# Street Racing In Wheel Hub Motor



## Inframan (Jan 30, 2011)

My friend just bought a just bought a honda civic hatchback that was used in street racing and he want to know if there are any hub motors made that are powerful enough to put on both of his back wheels to act as a boost when he's racing and just to get him to the grocery store in ev mode? If this were possible is it a good idea?


----------



## PaulS (Sep 11, 2012)

There are hub motors that are powerful enough to act as a "boost" for racing and to get him to and from the local store on battery power.
They are expensive and difficult to find. If your friend has more money than he can spend and the time and knowledge or more money to hire someone to build the EV system then it is a project that might be considered possible but I doubt it could be considered a good idea. 
The motors at the rear wheels will be a source of drag when they are not powered. This would slow him down at the very least. Adding an electric motor to a car designed for gas engine operation (with the engine in it) makes for poor performance. With the engine compartment full of engine and heat you will have to find someplace for the batteries and controller - like the trunk - which means there is no need to go to the store because you have no place for the groceries now. As far as racing is concerned I have never seen a successful race car that had the weight of two electric motors, a battery pack and a controller added to it. Getting any added acceleration out of it will be difficult just due to the weight increase. I doubt that the electric motors will make up for the weight.


----------



## Bowser330 (Jun 15, 2008)

Inframan said:


> My friend just bought a just bought a honda civic hatchback that was used in street racing and he want to know if there are any hub motors made that are powerful enough to put on both of his back wheels to act as a boost when he's racing and just to get him to the grocery store in ev mode? If this were possible is it a good idea?
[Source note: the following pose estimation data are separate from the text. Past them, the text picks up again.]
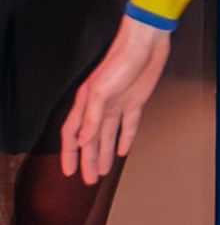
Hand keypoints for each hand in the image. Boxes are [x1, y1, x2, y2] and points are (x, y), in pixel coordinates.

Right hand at [62, 17, 170, 182]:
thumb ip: (90, 118)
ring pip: (108, 136)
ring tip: (103, 171)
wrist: (146, 44)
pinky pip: (129, 125)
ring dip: (105, 154)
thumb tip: (81, 142)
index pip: (72, 135)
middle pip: (91, 141)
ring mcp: (118, 105)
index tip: (68, 171)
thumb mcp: (101, 92)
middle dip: (88, 160)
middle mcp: (99, 107)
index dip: (69, 154)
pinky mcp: (136, 102)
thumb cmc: (120, 61)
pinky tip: (124, 150)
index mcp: (85, 104)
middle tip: (88, 180)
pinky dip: (126, 138)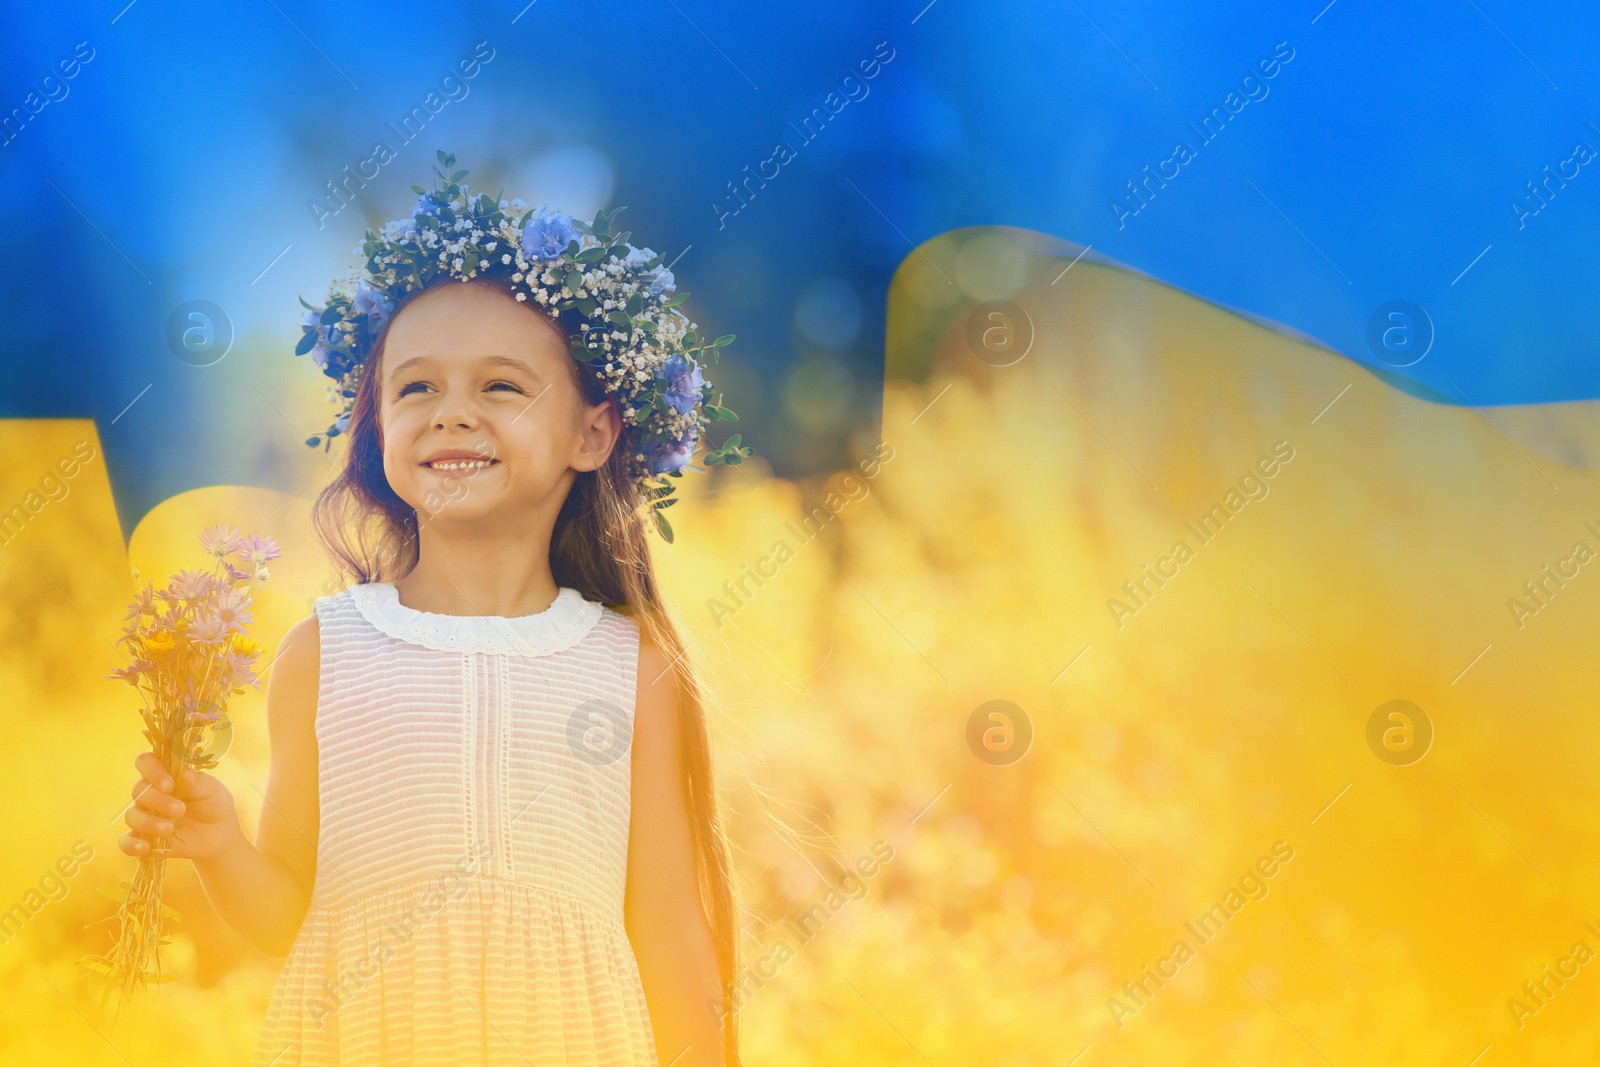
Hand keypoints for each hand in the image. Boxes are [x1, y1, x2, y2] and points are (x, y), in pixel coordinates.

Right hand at [118, 752, 240, 861]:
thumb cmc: (213, 804)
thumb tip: (184, 774)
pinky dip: (131, 844)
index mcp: (164, 774)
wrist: (218, 833)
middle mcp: (150, 793)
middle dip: (157, 801)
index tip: (170, 784)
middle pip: (138, 790)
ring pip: (131, 815)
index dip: (152, 770)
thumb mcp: (212, 790)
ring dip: (148, 822)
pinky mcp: (143, 837)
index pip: (145, 762)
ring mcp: (144, 815)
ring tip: (169, 830)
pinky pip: (125, 841)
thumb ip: (198, 782)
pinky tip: (145, 847)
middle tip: (180, 810)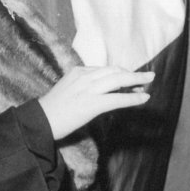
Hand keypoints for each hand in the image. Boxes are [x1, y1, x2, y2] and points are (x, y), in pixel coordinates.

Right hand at [38, 66, 152, 140]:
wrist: (40, 121)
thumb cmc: (52, 109)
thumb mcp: (68, 89)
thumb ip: (84, 86)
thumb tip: (101, 92)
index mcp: (78, 71)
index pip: (105, 69)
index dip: (121, 73)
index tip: (131, 78)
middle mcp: (85, 76)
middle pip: (115, 71)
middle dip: (133, 73)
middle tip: (148, 75)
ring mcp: (89, 89)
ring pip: (119, 80)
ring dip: (137, 80)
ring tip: (149, 82)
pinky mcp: (92, 104)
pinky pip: (117, 99)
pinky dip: (132, 98)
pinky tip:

There aren't a lot of hub motors out there for the DIY'er.....although, http://www.enertrac.net/ they make hub motors that can do 30kw peak output...60kw on the pack wheels would be a nice little burst to have, they do weigh 60lbs each so that's 120lbs of weight plus they are 1300$ each and the controller for each is 1000$, so total price comes too $4,600. not to mention the cost involved with incorporating them into the honda civic wheel/rim. They are rated to support 400lbs of weight so they would struggle to propel the 2800lbs civic on their own, but for nice little burst while moving they should work....

Another option would be implant another FWD drive line into the rear of the car to the rear wheels, so you have the same transmission and half hafts going to the wheels, just no steering rack. Connect an electric motor to the transmission and connect the shifter/clutch cables to make both transmission shift at the same time. If your friend were to use a warp9 and soliton1, he could have a 270ftlb boost from 0-4000rpm (depending on voltage) Warp9 1800$ + Soliton1 3000$ = 4,800$, a lot more fabrication required, but more performance as well.


----------